» Polecenie A
Wypisz z tekstu o GKS-ie Jastrzębie fragment, zaczynając od słów „Rafał Rusek/PressFocus” i ciągnąc aż do słów „za dobry zwiastun.” włącznie.
» Polecenie B
Kontynuuj tekst o GKS-ie Jastrzębie, zaczynając zaraz po jego ostatnim zdaniu.

» Fragment tekstu

Dominik Szczęch: "Cały czas myślimy o awansie"

15.12.2016
W Jastrzębiu tak dobrej rundy w wykonaniu piłkarzy GKS-u nie widziano od dawna. Pierwsze miejsce w lidze z pięcioma punktami przewagi udokumentowane bardzo dobrą grą oraz awans do ćwierćfinału Puchar Polski – to musi robić wrażenie!
Rafał Rusek/PressFocus
Poprzednie rozgrywki nie zwiastowały tak udanego początku kolejnego sezonu. Jastrzębianie do końca walczyli o utrzymanie w lidze, którą z powodu reformy opuszczało, aż osiem drużyn. GKS ligowy byt zapewnił sobie dzięki wspaniałej końcówce sezonu 2015/2016, w której to w ostatnich sześciu meczach odnotował pięć zwycięstw i remis, co można było uznać za dobry zwiastun.

» Fragment danych
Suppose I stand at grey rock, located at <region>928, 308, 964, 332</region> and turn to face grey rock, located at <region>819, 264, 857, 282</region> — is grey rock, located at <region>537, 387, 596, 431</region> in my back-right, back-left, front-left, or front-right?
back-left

» Odpowiedź A
Rafał Rusek/PressFocus
Poprzednie rozgrywki nie zwiastowały tak udanego początku kolejnego sezonu. Jastrzębianie do końca walczyli o utrzymanie w lidze, którą z powodu reformy opuszczało, aż osiem drużyn. GKS ligowy byt zapewnił sobie dzięki wspaniałej końcówce sezonu 2015/2016, w której to w ostatnich sześciu meczach odnotował pięć zwycięstw i remis, co można było uznać za dobry zwiastun.

» Odpowiedź B
Przed rozpoczęciem kolejnych rozgrywek w Jastrzębiu nie mówiło się głośno o celach na następny sezon, a tym bardziej o awansie. Jednak ambicje i plany w głowach oraz nogach piłkarzy były zupełnie jasne - My tak naprawdę, czy to przed sezonem czy w trakcie rundy, cały czas myślimy o awansie i na pewno zrobimy wszystko, aby ten plan zrealizować – tłumaczy Dominik Szczęch – pomocnik GKS-u.  W podobnym tonie wypowiada się Grzegorz Drazik, bramkarz „Żółto-Zielono-Czarnych” - Końcówka zeszłego sezonu pokazała, że trener Skrobacz wniósł do szatni niesamowitą moc i tak imponujący finisz to nie przypadek. Przed obecnym sezonem wiedzieliśmy, że jesteśmy naprawdę niebezpieczni i jak widać wyniki mówią same za siebie.
 
Sezon piłkarze z Jastrzębia rozpoczęli z wysokiego C. W inauguracyjnym meczu pokonali na własnym obiekcie pierwszoligową Olimpię Grudziądz w ramach walki o Puchar Polski. Był to pierwszy krok do wspaniałej pucharowej przygody, która zakończyła się na ćwierćfinale. - Myślę, że rok temu, kiedy tak naprawdę zaczynaliśmy przygodę z Pucharem Polski nikt nie spodziewał się, że dojdziemy tak daleko. Dla nas była to wspaniała przygoda i uważam, że w pełni na nią zasłużyliśmy. Pokazaliśmy, że Jastrzębie potrafi grać naprawdę dobra piłkę, wygrywając z drużynami, które na co dzień walczą kilka szczebli wyżej – wspomina Dominik Szczęch.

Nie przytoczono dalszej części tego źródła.